L’examen de cet article 23 représente quasiment le point central de la discussion de ce projet de loi, avec l’ouverture de l’aide médicale à la procréation aux couples homosexuels, sujet sur lequel nous regrettons de n’avoir pu enregistrer de progrès, à la différence de ce qui s’est fait dans d’autres pays de l’Union européenne.
En ce qui concerne l’article 23, je souhaiterais, au nom de mon groupe et en respectant nos convictions respectives, affirmer notre volonté quant à un certain nombre de principes.
En matière de recherche sur l’embryon, la philosophie initiale de ce projet de loi était fondée sur l’interdiction de principe, assortie de dérogations. Cette philosophie a été également adoptée par l’Assemblée nationale qui a supprimé les améliorations introduites en première lecture au Sénat. À cette occasion, nous avions d’ailleurs salué l’ouverture d’esprit de notre rapporteur et de la présidente de la commission des affaires sociales sur ce sujet très délicat.
Je me félicite, une fois de plus, que notre commission ait rétabli la rédaction que la Haute Assemblée avait adoptée en première lecture, fondée sur le principe de l’autorisation encadrée. Pour notre part, nous sommes favorables à cet article qui supprime l’interdiction de principe et l’accompagne de conditions d’autorisation, ce qui nous semble bénéfique pour la recherche.
En effet, ne pas modifier le statut actuel de cette recherche nous semblerait fortement dommageable, car l’interdiction dérogatoire fait peser un soupçon d’illégitimité sur cette recherche qui est pourtant largement encadrée. Permettez-moi de rappeler brièvement ces quatre critères d’encadrement : limitation de la recherche aux embryons conçus dans le cadre d’une assistance médicale à la procréation qui ne font plus l’objet d’un projet parental et qui seront, de toute manière, destinés à être détruits ; interdiction de la création d’embryons aux seules fins de recherches ; recueil du consentement exprès des « parents » ; recherche menée dans un but exclusivement médical.
De manière constructive, la recherche sur les embryons est ainsi autorisée, mettant fin à un régime d’interdiction parfaitement hypocrite. En effet, le passage du régime d’interdiction dérogatoire à celui de l’autorisation limitative ne constitue ni un glissement éthique ni une extension des possibilités réelles de recherche, car les critères retenus sont strictement les mêmes !
Ce changement permet simplement d’envoyer un signal positif pour cette recherche que, dans ces conditions, rien ne permet d’interdire davantage qu’une autre. Les chercheurs de notre pays sont en effet l’objet d’une attention particulière de la part des chercheurs des autres pays de l’Union européenne et du reste du monde. Il s’agit donc de clarifier le statut de cette recherche et de consacrer cette dernière dans le droit.
Les querelles législatives sur cet article sont donc, selon moi, dépourvues de sens. Ou plutôt, elles en ont un, mais il ne saurait guider ni le législateur ni le droit. L’interdiction de la recherche sur l’embryon repose sur un argument intolérable, fondé essentiellement sur une conception philosophique, religieuse, et non scientifique, de la vie humaine, qui débouche sur la sacralisation de l’embryon humain. Cette vision est sous-tendue par un amalgame entre embryon et être humain, qui conduit à penser que la destruction de cet embryon est assimilable à la destruction d’une « vie ».
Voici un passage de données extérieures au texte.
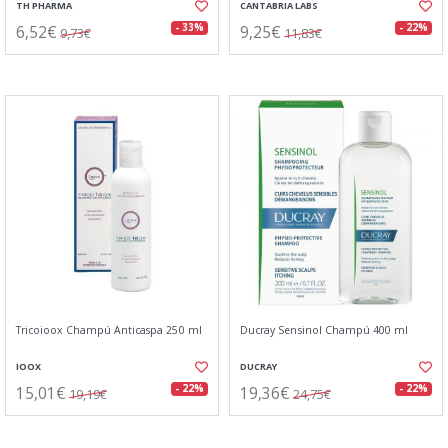
TH PHARMA
CANTABRIA LABS
6,52€
9,25€
- 33%
- 22%
9,73€
11,83€
Tricoioox Champú Anticaspa 250 ml
Ducray Sensinol Champú 400 ml
IOOX
DUCRAY
15,01€
19,36€
- 22%
- 22%
19,19€
24,75€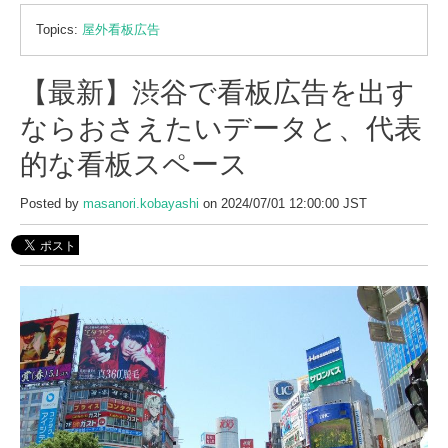
Topics:
屋外看板広告
【最新】渋谷で看板広告を出す
ならおさえたいデータと、代表
的な看板スペース
Posted by
masanori.kobayashi
on 2024/07/01 12:00:00 JST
Cette assimilation n’a pas lieu d’être. En effet, comme l’a expliqué très clairement M. le rapporteur, il ne s’agit, à ce stade, que de cellules qui constituent éventuellement une personne en devenir, mais qui, dans le cas visé par la loi, seront de toute manière détruites ! Tel est en effet le sort réservé aux embryons conçus dans le cadre de l’aide médicale à la procréation qui ne font plus l’objet d’un projet parental, et personne, fort heureusement, ne s’en est ému jusqu’alors.
Nous le disons et nous le réaffirmons : la seule potentialité de vie humaine ne suffit pas à constituer l’humain, et l’interdiction de la recherche sur l’embryon n’est en aucun cas la mise en œuvre du respect du principe de la vie !
On voit trop où nous mèneraient ces idées prétendument généreuses, car ce sont elles qui permettent encore aujourd’hui à certains de s’opposer honteusement à l’avortement, en prétendant « défendre la vie » là où il n’y en a pas ou plutôt là où il n’y en a encore qu’une seule, celle de la femme.
Je vous mets donc en garde, mes chers collègues, contre cette vision conservatrice qui pourrait prédominer en matière de recherche sur l’embryon. Je réaffirme encore une fois, avec mon groupe, la nécessité d’autoriser cette recherche, en l’accompagnant évidemment des conditions et des restrictions nécessaires, car elle ne peut que produire des améliorations médicales dont l’humanité pourra peut-être bénéficier dans le futur.